Policies are trust, not punishment
A clear cancellation policy isn't adversarial — it's professional. Clients who respect your time appreciate knowing the rules upfront. Clients who resist clear terms are telling you something about how the relationship will go.
Deposits
- Why: you commit time, turn down other work, and often buy groceries before a cook day. A deposit protects you from no-shows and last-minute cancellations.
- How much: common patterns include a flat deposit per booking, a percentage of the estimated total, or a recurring retainer for weekly clients. Pick what matches your lane.
- When due: before the cook day — far enough ahead that you haven't already shopped if they cancel. Tie this to your cutoff from Lesson 3.
Cancellation policy
- Define a window: e.g., "Cancellations with more than 48 hours' notice: full refund or reschedule.
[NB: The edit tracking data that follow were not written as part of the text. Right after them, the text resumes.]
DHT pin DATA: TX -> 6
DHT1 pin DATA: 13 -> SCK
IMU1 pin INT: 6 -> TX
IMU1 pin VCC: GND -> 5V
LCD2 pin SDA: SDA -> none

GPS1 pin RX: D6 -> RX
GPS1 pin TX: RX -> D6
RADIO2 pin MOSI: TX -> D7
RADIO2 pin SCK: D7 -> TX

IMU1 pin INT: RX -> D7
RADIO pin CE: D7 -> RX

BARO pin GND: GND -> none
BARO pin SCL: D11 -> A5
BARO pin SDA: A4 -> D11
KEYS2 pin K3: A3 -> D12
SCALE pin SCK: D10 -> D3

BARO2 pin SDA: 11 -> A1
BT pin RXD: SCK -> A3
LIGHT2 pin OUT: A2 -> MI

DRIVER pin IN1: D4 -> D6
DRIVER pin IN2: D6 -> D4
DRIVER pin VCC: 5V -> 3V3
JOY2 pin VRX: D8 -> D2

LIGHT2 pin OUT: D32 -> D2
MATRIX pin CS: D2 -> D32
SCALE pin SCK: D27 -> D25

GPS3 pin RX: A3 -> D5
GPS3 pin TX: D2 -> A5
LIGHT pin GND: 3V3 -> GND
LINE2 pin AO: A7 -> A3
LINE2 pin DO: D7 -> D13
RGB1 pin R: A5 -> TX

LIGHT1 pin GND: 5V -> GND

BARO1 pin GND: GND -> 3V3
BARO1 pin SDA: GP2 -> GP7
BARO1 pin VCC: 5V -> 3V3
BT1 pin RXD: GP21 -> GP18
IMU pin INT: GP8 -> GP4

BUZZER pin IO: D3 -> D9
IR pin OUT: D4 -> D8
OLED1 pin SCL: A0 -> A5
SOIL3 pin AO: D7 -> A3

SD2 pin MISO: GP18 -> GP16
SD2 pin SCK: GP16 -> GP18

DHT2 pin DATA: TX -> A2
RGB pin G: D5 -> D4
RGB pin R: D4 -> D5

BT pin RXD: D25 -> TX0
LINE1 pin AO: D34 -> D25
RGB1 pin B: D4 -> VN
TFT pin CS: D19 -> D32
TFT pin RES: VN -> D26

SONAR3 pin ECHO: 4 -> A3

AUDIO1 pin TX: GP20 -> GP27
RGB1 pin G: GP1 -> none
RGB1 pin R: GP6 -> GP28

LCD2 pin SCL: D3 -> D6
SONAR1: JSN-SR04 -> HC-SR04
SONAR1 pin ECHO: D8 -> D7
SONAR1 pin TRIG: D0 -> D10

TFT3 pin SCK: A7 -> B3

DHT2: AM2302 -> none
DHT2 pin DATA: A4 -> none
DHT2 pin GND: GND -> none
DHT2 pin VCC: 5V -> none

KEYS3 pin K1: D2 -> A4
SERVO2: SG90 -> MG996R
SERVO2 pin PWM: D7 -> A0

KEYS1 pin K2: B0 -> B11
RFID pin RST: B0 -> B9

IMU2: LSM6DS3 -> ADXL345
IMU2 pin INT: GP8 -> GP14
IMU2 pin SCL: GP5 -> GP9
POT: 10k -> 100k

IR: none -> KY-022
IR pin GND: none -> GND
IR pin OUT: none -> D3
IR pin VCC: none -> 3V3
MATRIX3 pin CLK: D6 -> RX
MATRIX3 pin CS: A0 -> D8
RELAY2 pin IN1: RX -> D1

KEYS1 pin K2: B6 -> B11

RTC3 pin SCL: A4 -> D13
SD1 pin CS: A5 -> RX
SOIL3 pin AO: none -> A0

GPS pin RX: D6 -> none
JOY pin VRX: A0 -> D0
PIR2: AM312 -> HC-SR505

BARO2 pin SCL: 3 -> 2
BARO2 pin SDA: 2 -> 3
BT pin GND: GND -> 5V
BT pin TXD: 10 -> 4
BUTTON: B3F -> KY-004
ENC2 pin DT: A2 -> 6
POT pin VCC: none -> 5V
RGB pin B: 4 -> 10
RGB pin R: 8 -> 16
Less than 48 hours: deposit is forfeited." Adjust the window to whatever matches your shopping and prep timeline.
- Groceries already purchased: if you've shopped, the client covers grocery costs regardless of cancellation. State this explicitly.
- Repeat cancellations: if a client cancels frequently, that's a conversation about whether the schedule works — not a penalty situation. But having the policy gives you standing to have that conversation.
Reschedule policy
- Rescheduling is different from cancelling. Allow it when possible — but with the same notice window.
- Limit how many times per month or period to avoid a client who "reschedules" indefinitely.
- "I'm flexible when I can be, but I need [X] hours' notice to rearrange my week" is honest and human.
Put it in writing and say the same thing every time
Your deposit and cancellation terms should be part of your proposal (Lesson 7). When a situation arises, refer back to the written terms — don't re-explain or re-negotiate from scratch. Consistency is what makes policies feel fair instead of arbitrary.
Payment methods
Accept what's practical for your business and your clients. Common options: bank transfer, payment apps (Venmo, Zelle), credit card via a payment processor, or invoicing. Whatever you choose, make the process simple and the timing clear — "payment due within 48 hours of cook day" or "charged weekly on Fridays."
Before you continue
Write your deposit amount, cancellation window, and reschedule limit in plain language. Add them to your proposal template from Lesson 7. These should be visible to clients before they book, not after.